When one of the main goals of moving data to the cloud is to make it available for analytics, tokenizing the data delivers a distinct advantage: actions such as counts of new users, lookups of users in specific locations, and joins of data for the same user from multiple systems can be done on the secure, tokenized data. Analysts can gain insight and find high-level trends without requiring access to the plain text sensitive data. Standard encrypted data, on the other hand, must be decrypted to operate on, and once the data is decrypted there’s no guarantee it will be deleted and not be forgotten, unsecured, in the user’s download folder. As companies seek to comply with data privacy regulations, demonstrating to auditors that access to raw PII is as limited as possible is also a huge bonus. Tokenization allows you to feed tokenized data directly from Snowflake into whatever application needs it, without requiring data to be unencrypted and potentially inadvertently exposed to privileged users.

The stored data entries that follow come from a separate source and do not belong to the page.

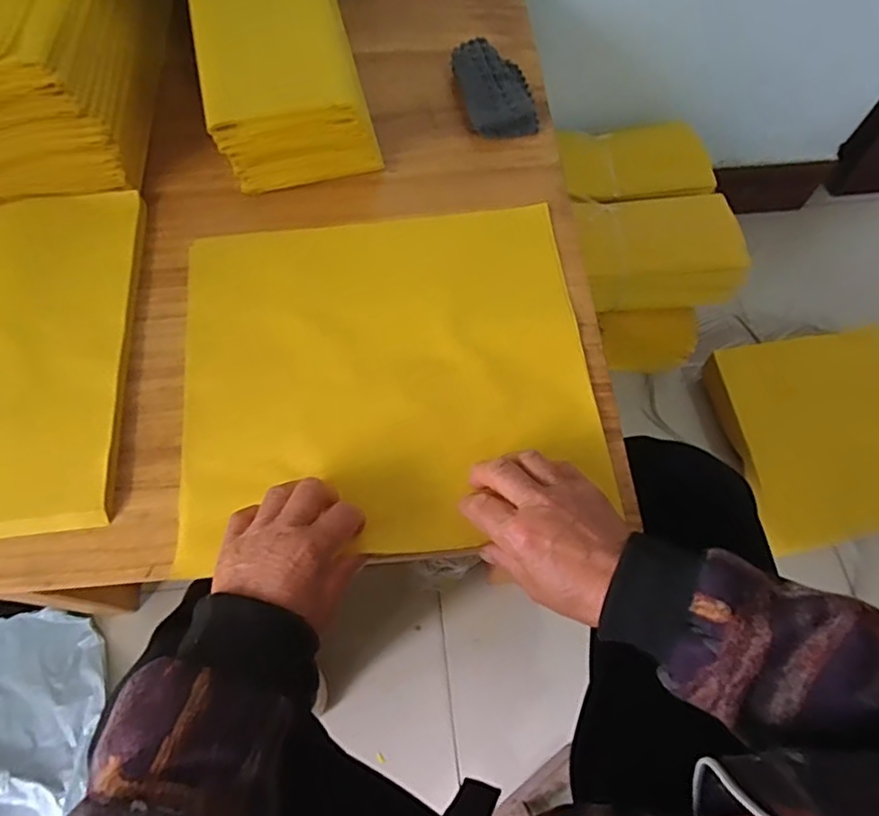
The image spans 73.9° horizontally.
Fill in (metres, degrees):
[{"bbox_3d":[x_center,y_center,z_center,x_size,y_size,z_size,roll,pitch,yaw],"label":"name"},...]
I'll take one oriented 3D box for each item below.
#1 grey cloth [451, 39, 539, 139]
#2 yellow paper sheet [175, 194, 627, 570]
[{"bbox_3d":[0.058,-0.321,0.588,0.069,0.031,0.113,-12,66,-6],"label":"grey cloth"},{"bbox_3d":[-0.040,-0.028,0.463,0.317,0.016,0.269,-6,73,-3],"label":"yellow paper sheet"}]

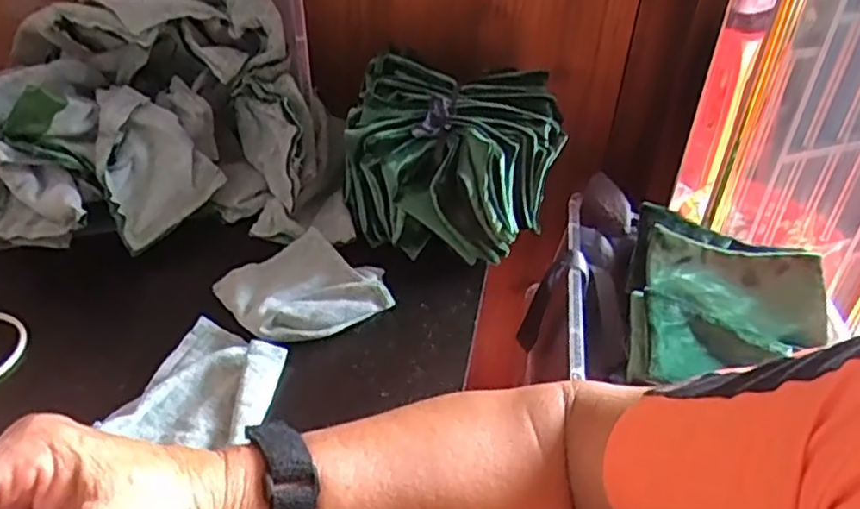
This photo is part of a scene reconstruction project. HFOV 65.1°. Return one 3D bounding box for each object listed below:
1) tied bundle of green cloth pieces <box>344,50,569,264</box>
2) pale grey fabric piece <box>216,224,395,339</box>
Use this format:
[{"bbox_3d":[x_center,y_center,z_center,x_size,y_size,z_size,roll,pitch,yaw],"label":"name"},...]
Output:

#3 Tokens maintain a connection to the original data, so analysis can be drilled down to the individual as needed.

Anonymized data is a security alternative that removes the personally identifiable information by grouping data into ranges. It can keep sensitive data safe while still allowing for high-level analysis. For example, you may group customers by age range or general location, removing the specific birth date or address. Analysts can derive some insights from this, but if they wish to change the cut or focus in, for example looking at users aged 20 to 25 versus 20 to 30, there’s no ability to do so. Anonymized data is limited by the original parameters which might not provide enough granularity or flexibility. And once the data has been analyzed, if a user wants to send a marketing offer to the group of customers, they can’t, because there’s no relationship to the original, individual PII.

Tokenization of data essentially provides the best of both worlds: the strong at-rest protection of encryption and the analysis opportunity provided by anonymization. It delivers tough security for sensitive data while allowing flexibility to utilize the data down to the individual. Tokenization allows companies to unlock the value of sensitive data in the cloud.